시뮬레이션 횟수: 최소 10,000회 이상 실행해야 안정적인 결과를 얻습니다. 자산 수가 많을수록 더 많은 시뮬레이션이 필요합니다.
정규분포 가정의 한계: 몬테카를로는 기본적으로 정규분포를 가정하지만, 실제 수익률은 팻테일(fat tail)을 보입니다. t-분포나 역사적 부트스트래핑을 활용하면 더 현실적인 결과를 얻을 수 있습니다.
거래 비용: 리밸런싱 시 발생하는 수수료와 세금을 반드시 반영하세요. 월 1회 또는 분기 1회 리밸런싱이 일반적입니다.
상관관계 불안정성: 위기 시 자산 간 상관관계가 급등하여 분산 효과가 약해집니다. 스트레스 테스트로 위기 시나리오를 반드시 점검하세요.
데이터 기간: 최소 5년 이상의 데이터를 사용하되, 너무 오래된 데이터는 현재 시장 구조를 반영하지 못할 수 있습니다.

자주 묻는 질문 (FAQ)

몬테카를로 시뮬레이션 횟수는 얼마가 적당한가요?

50,000~100,000회가 일반적입니다. 자산 수가 5개 이하면 10,000회로도 충분하지만, 10개 이상이면 100,000회 이상을 권장합니다. 시뮬레이션 수를 늘려도 결과가 크게 변하지 않는 시점이 적정 횟수입니다.

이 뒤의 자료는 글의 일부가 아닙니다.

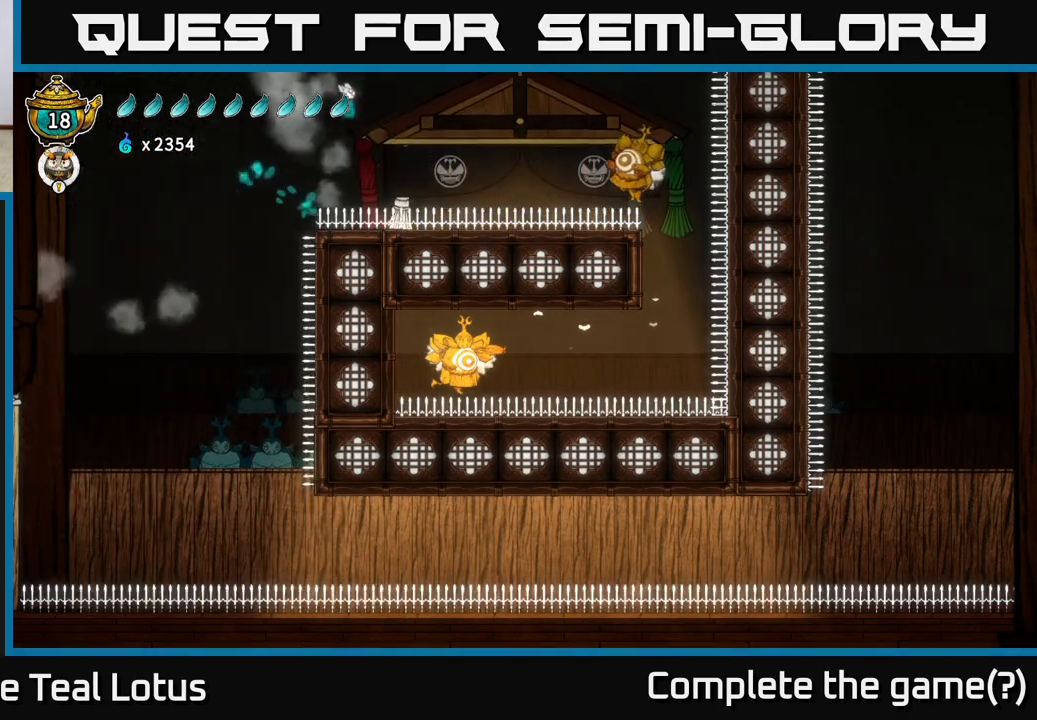
{"buttons": ["R2"], "left_stick": "right", "right_stick": "center", "events": [[17, "A", "up"], [33, "R2", "down"]]}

효율적 프론티어 위의 포트폴리오가 항상 최선인가요?

과거 데이터 기반이므로 미래 성과를 보장하지 않습니다. 효율적 프론티어는 과거 데이터에 대한 최적이며, 워크포워드 검증과 스트레스 테스트를 통해 견고성을 반드시 확인해야 합니다. 또한 추정 오류를 줄이기 위해 블랙-리터만 모델 같은 베이지안 접근을 병행하는 것이 좋습니다.

암호화폐 포트폴리오에도 적용할 수 있나요?

가능하지만 암호화폐의 극단적 변동성과 짧은 역사에 주의해야 합니다. 데이터 기간이 짧으면 추정 오류가 크므로, 보수적인 제약 조건(최대 비중 20% 등)과 함께 적용하고 자주 리밸런싱하는 것을 권장합니다.

결론: 몬테카를로 포트폴리오 최적화 로드맵

몬테카를로 시뮬레이션은 복잡한 포트폴리오 최적화를 직관적으로 해결하는 강력한 도구입니다. 다음 단계로 실전에 적용해 보세요.

기본 시뮬레이션 → 무작위 포트폴리오 생성과 효율적 프론티어 시각화
수학적 최적화 → scipy로 최대 샤프·최소 분산 포트폴리오 정확히 계산
리스크 분석 → VaR·CVaR로 최악 시나리오 정량화
제약 조건 → 실전 투자 규칙을 반영한 최적화
워크포워드 검증 → 과최적화 방지와 전략 견고성 확인

포트폴리오 최적화를 완성했다면, 켈리 기준 자금 관리를 적용하여 각 자산의 최적 레버리지를 결정하고, 팩터 투자 전략과 결합하여 팩터 기반 자산 선정 + 몬테카를로 배분 최적화의 체계적인 투자 시스템을 구축해 보세요.